A era da informação: conhecimento distribuído e inovação aberta
Com a internet, o conhecimento tornou-se acessível e distribuído, e a inovação passou a emergir de diversas fontes. Microsoft e Apple exemplificam a era: investimentos em empresas menores e ecossistemas de desenvolvedores aceleraram a inovação e fortaleceram posições de liderança. A teoria da inovação aberta, de Henry Chesbrough, propõe que empresas usem ideias externas tanto quanto internas — compartilhando riscos e recursos para soluções mais robustas. Em paralelo, as gerações X e Y pressionaram as empresas por práticas mais inclusivas e colaborativas.

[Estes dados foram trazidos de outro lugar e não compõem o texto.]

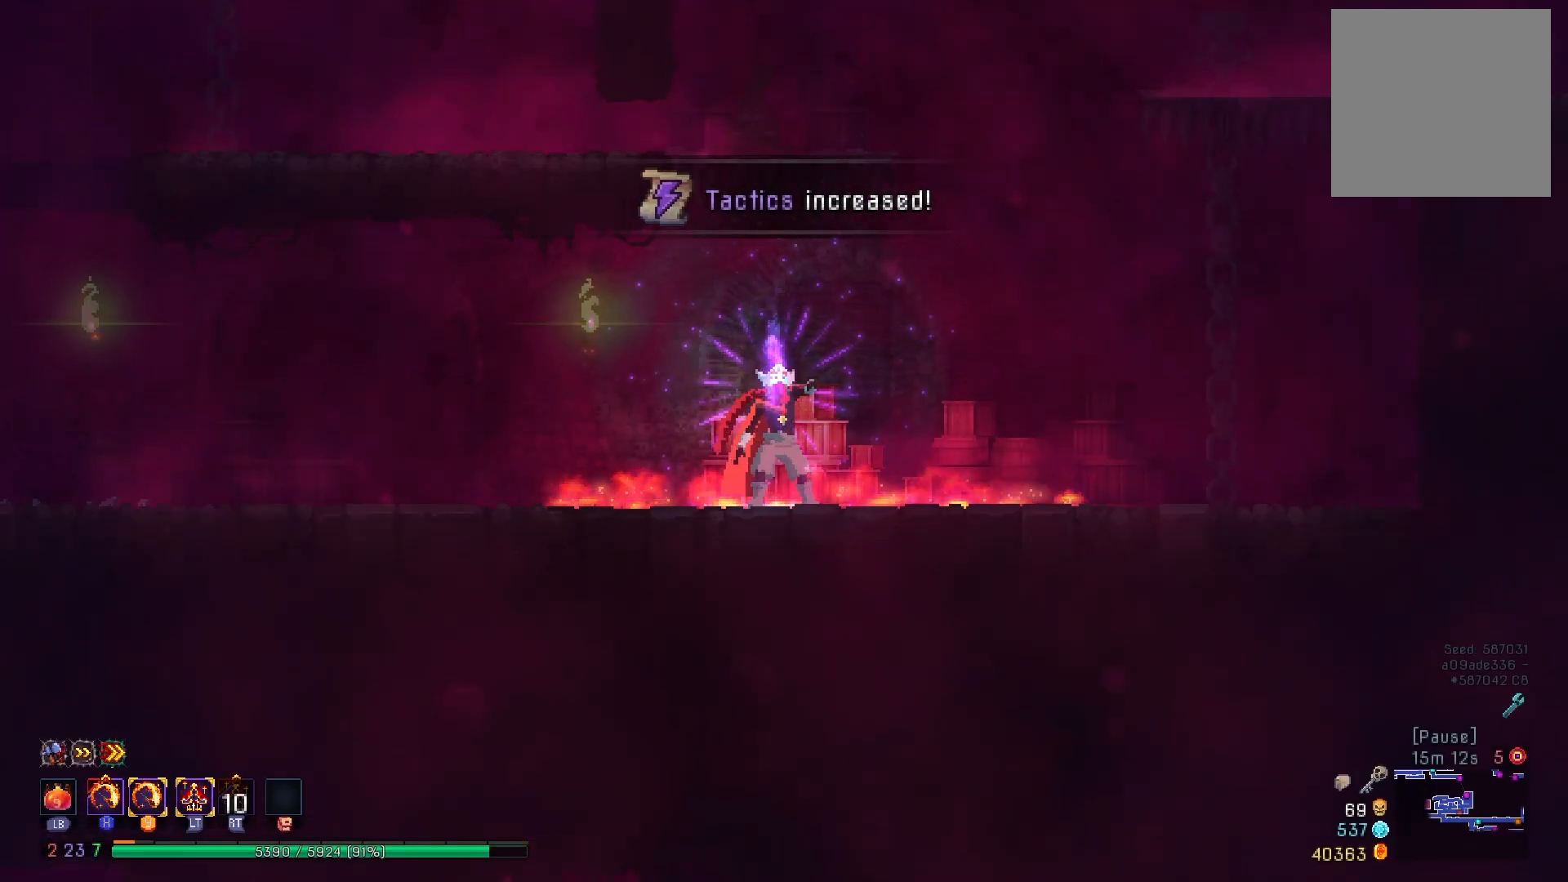
Gameplay with a controller (Xbox layout); each line is a JSON object with the inputs held at the frame after it. "events" lists button and stick changes between this image and that frame as [ms after this image, input, new state], when the widget could be followed in between. Not read: L3 R3 left_stick.
{"buttons": ["DPAD_LEFT"], "right_stick": "center", "events": [[67, "B", "down"], [167, "B", "up"], [234, "B", "down"], [317, "B", "up"], [417, "B", "down"], [501, "B", "up"]]}
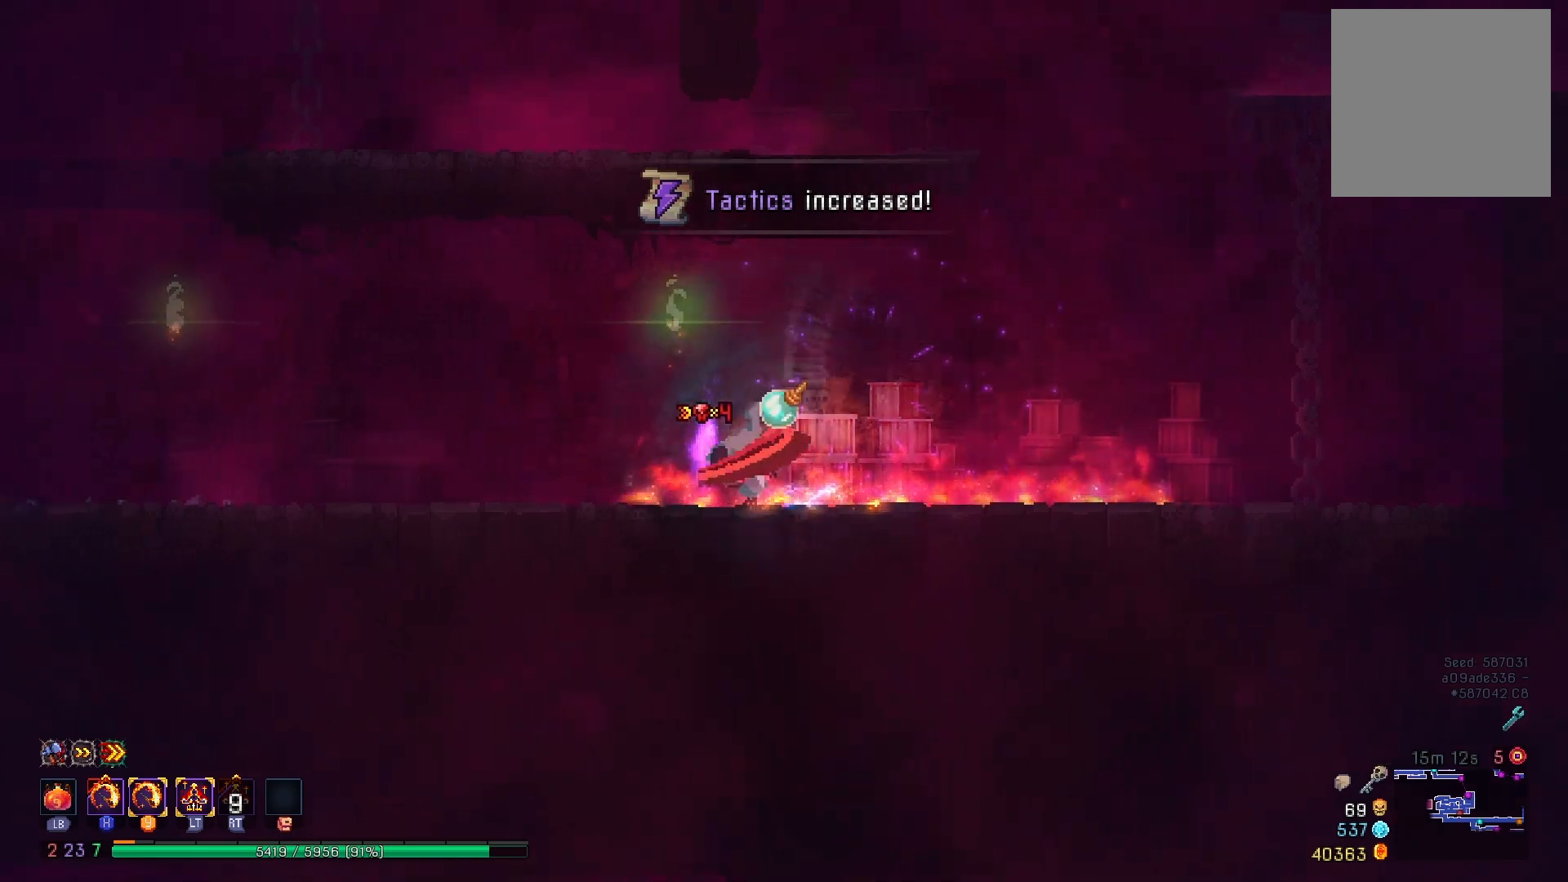
{"buttons": ["B", "DPAD_LEFT"], "right_stick": "center", "events": [[83, "B", "down"], [200, "B", "up"], [283, "B", "down"], [367, "B", "up"], [467, "B", "down"]]}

O futuro: inteligência artificial e colaboração estratégica
Com o avanço da IA, a necessidade de cooperação interempresarial é mais evidente do que nunca. A Google não apenas desenvolve internamente suas tecnologias, mas colabora com universidades, startups e outras corporações para impulsionar pesquisa e desenvolvimento — mantendo liderança enquanto promove inovação contínua e compartilhada. A Geração Z, que valoriza ética, sustentabilidade e inovação social, reflete essa mudança: colaboração e inovação aberta não são apenas desejáveis, são essenciais.
E agora?
A evolução das relações empresariais — da competição territorial à coopetição — mostra que a colaboração é um caminho poderoso para o sucesso. Mas as empresas enfrentam um desafio significativo: a atualização de suas lideranças. Líderes das gerações anteriores são desafiados a pensar não apenas na transformação digital das empresas, mas na sua própria transformação pessoal.
A coopetição, longe de ser uma contradição, é uma estratégia poderosa para prosperar.
É fundamental que esses líderes se permitam evoluir o pensamento, adotando uma postura de liderança vulnerável e aberta à mudança — adaptando-se ao pensamento nativo digital e de colaboração, vital no ambiente empresarial moderno.